The conductor says that when the train was stopping at Burnside, as he walked along, he heard talking in one of the box cars; that, anticipating trouble, he stepped into the station agent’s office and borrowed a pistol for self-protection; that he then walked to the car and discovered that it had been broken open by cutting the seal and knocking off the cleat, and that some persons had been in the car; that it was night and he could not see the persons; that about that time one of the brakemen came up; that then two men jumped out of the ear and started to run; that he told them to stop and they did not stop; and that then the brakeman fired and shot one of them, who proved to be Candiff.
Whether we accept the version of Esteve or that of the conductor, it is plain that the railway company can not be held liable.
We have already said that the relation of carrier and passenger did not exist, and defendant’s liability vel non is governed by the law of master and servant.
If Esteve’s version be true, the shooting of Candiff was as coldblooded a murder as Was ever committed. It presents the conductor-as coolly walking up to a man standing quietly, doing and saying nothing, and shooting him down without a word. No stretch of the doctrine that masters are responsible even for the torts of their servants when done within the scope of their employment and in the exercise of the functions in which they are employed, can make it cover such an act as this.

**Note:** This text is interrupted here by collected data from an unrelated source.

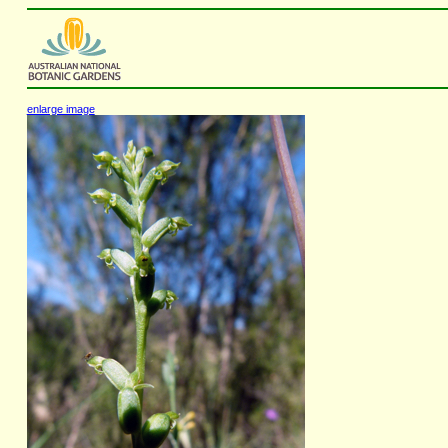
enlarge image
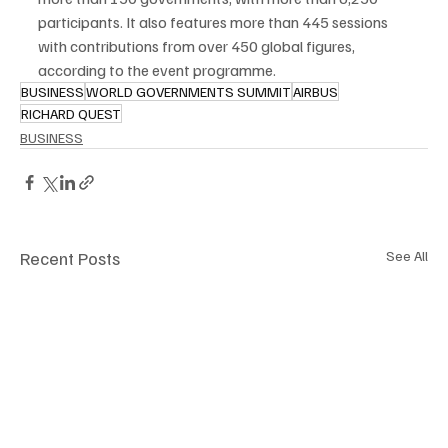
participants. It also features more than 445 sessions 
with contributions from over 450 global figures, 
according to the event programme.
BUSINESS
WORLD GOVERNMENTS SUMMIT
AIRBUS
RICHARD QUEST
BUSINESS
Recent Posts
See All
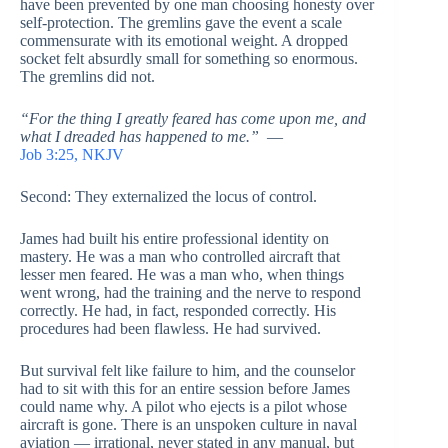
have been prevented by one man choosing honesty over
self-protection. The gremlins gave the event a scale
commensurate with its emotional weight. A dropped
socket felt absurdly small for something so enormous.
The gremlins did not.
“For the thing I greatly feared has come upon me, and
what I dreaded has happened to me.”
—
Job 3:25, NKJV
Second: They externalized the locus of control.
James had built his entire professional identity on
mastery. He was a man who controlled aircraft that
lesser men feared. He was a man who, when things
went wrong, had the training and the nerve to respond
correctly. He had, in fact, responded correctly. His
procedures had been flawless. He had survived.
But survival felt like failure to him, and the counselor
had to sit with this for an entire session before James
could name why. A pilot who ejects is a pilot whose
aircraft is gone. There is an unspoken culture in naval
aviation — irrational, never stated in any manual, but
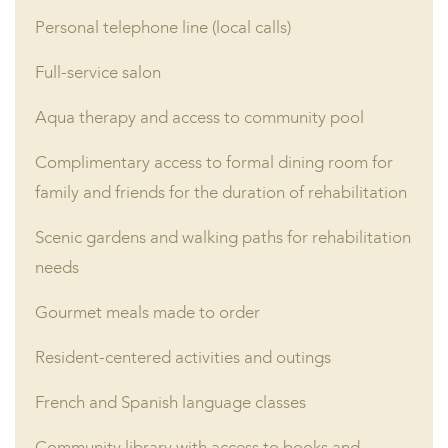
Personal telephone line (local calls)
Full-service salon
Aqua therapy and access to community pool
Complimentary access to formal dining room for
family and friends for the duration of rehabilitation
Scenic gardens and walking paths for rehabilitation
needs
Gourmet meals made to order
Resident-centered activities and outings
French and Spanish language classes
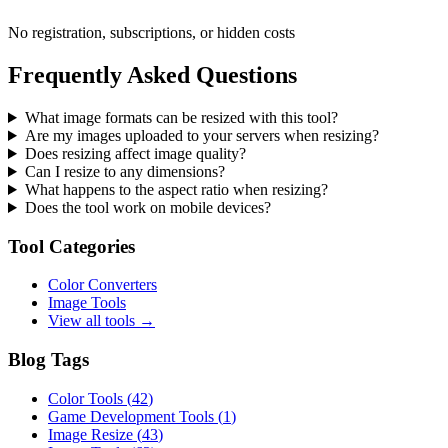
No registration, subscriptions, or hidden costs
Frequently Asked Questions
What image formats can be resized with this tool?
Are my images uploaded to your servers when resizing?
Does resizing affect image quality?
Can I resize to any dimensions?
What happens to the aspect ratio when resizing?
Does the tool work on mobile devices?
Tool Categories
Color Converters
Image Tools
View all tools →
Blog Tags
Color Tools
(
42
)
Game Development Tools
(
1
)
Image Resize
(
43
)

Admitting that the conductor is charged with the duty of protecting the cars and contents confided to his care, and that acts done in execution of such charge are within the scope of his employment, and admitting that he supposed Candiff had broken into the car, and shot him for that reason, in what manner was such shooting, under such circumstances, necessary or conducive to the protection of the property?
If, on the other hand, we accept the conductor’s version, we have the case of a man detected in the crime of breaking open a car in the night-time, who attempts to escape by running away, who, *481when ordered to stop by parties in charge of the property, refuses to do so, and who is then shot by one of said parties.
It is not necessary to justify the act of the brakeman or to decide whether or not it was within the scope of his employment, in such manner as to make the company responsible. It is very clear that, in such a transaction, the party detected in the commission of a crime, and shot while attempting to escape arrest, would be in a case of such contributory fault that the law would afford him no relief in a civil action for damages.
Counsel for defendant suggests the very apt analogy of a night watchman employed to guard a house. He detects burglars in the house, who attempt to escape, and on their failing to halt when called to do so, he shoots one of them. Could the burglar shot be listened to in an action of damages?
On the other hand, if the watchman had discovered that a burglary had been committed, and, some time afterward, seeing two persons standing quietly in the street, whom he supposed to be the burglars, he walks up to them and shoots one of them without a word, who proves to be innocent, would his employer be liable?
These questions seem to us to answer themselves.
It is, therefore, adjudged and decreed, that the verdict and judgment appealed from be annulled and set aside, and that there be now judgment in favor of defendant, rejecting the demands of the plaintiffs at their costs in both courts.